Its like yelling fire in a theater.
Its like yelling ABORTION in a Survivors of Suicide meeting (SOS).
Its propaganda to de-legitimize our constitutional democracy. Putin’s goal of fighting the only kind of war Russia can afford. He is afraid of pissing off HRC and liberals who WILL defend our democracy.
It’s really the philosophy of the Republican elite, and it’s a philosophy that Dusty has got to abandon if he is going to be a responsible leader. I don’t know where he gets that from, because it’s not what he learned from his folks, who might not have been considered “movers.” His mom, though, as I recall, was pretty active in helping save funding for programs for gifted kids that were threatened by Republicans. And that’s the lesson I learned from many years in South Dakota, and he should learn from his own family. You will find “movers” in every person.

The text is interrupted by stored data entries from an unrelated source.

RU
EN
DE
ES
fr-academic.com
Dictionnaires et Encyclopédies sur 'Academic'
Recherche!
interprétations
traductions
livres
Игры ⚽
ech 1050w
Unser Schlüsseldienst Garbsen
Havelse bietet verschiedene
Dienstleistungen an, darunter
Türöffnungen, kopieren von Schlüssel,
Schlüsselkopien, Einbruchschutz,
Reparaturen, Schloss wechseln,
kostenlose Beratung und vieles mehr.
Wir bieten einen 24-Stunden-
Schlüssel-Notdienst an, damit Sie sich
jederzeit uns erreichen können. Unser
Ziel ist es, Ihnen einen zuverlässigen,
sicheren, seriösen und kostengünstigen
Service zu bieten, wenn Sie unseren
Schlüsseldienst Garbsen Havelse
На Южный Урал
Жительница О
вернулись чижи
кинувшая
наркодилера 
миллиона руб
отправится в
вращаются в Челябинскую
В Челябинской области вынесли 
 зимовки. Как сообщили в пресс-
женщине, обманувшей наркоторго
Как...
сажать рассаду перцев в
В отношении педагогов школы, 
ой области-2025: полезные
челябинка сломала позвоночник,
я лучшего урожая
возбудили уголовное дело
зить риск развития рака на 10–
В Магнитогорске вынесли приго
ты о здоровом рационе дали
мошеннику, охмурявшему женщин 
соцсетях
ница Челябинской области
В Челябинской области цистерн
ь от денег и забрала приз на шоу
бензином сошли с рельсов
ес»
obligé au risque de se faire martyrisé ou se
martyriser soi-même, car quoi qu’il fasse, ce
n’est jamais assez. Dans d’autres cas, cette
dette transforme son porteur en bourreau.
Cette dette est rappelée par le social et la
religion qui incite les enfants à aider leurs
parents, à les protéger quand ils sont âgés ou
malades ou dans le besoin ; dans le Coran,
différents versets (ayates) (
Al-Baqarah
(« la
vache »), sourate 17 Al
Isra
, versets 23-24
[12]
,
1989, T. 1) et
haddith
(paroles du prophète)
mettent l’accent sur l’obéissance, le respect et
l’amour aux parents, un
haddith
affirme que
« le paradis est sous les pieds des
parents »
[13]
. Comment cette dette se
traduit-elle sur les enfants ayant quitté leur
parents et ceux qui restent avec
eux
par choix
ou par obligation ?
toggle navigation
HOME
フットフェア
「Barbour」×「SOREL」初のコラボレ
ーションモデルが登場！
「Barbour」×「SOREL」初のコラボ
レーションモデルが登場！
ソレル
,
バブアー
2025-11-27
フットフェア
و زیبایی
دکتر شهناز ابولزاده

Dusty’s choice of the word “relevant” may have been misfortunate for the sound bites that will be used against him, but thanks, Cory, from printing all of what he said and pointing out the 80/20 rule. From reading the entirety of what he said, that is exactly what he was talking about. In any group or community there is only a small percent of the people who actually make things happen. The rest are happy to let others do work for them. But if anyone looks down at his comments he talks about how the “relevant” people are the ones whom people trust and having a title doesn’t matter. It is not an elitist statement at all. People who write intelligent comments on blogs are going to spend at least 15 to 30 minutes reworking them so they sound perfect. I’ve been on the radio and been on TV, as well as live Internet shows, and when someone sticks a microphone in my face and says “Thousands of people are listening, TALK,” I know all of the words I’m saying aren’t perfect. Cory, as to your assessment of more than 20 percent of people will show up to vote, that is true, when it comes to “big ticket elections,” but voting is easy. Where are those 20 percent when it comes to city and school board elections? We usually see fewer than half of those people show up to vote, so let’s use another rule, “the closer an election is to home, the more impact it will have on people’s lives.” If only the “relevant” people vote in those elections, then Dusty is being generous. But Cory, you are right, politicians always need to chose their words carefully. I still think of Gerald Ford saying “There are no Soviets in Eastern Europe”! Thankfully, we have things like your blog and Greg’s radio show that can give us a deeper meaning to just the mis-interpreted sound bites that political ads tend to shove down our throats.
Dusty claimed in a recent political ad, that when he gets to Washington, that “Washington won’t know what hit them,” but if he is relevant, shouldn’t they? Perhaps, the “Full Dusty” is full of something else…. ;-)
FF: 00:50
https://www.youtube.com/watch?v=N384B2pjx1k
Let’s not even test the thesis. Let’s just send Bjorkman. He’ll hit ’em with 50-page position papers… and freedom from the Russian NRA members.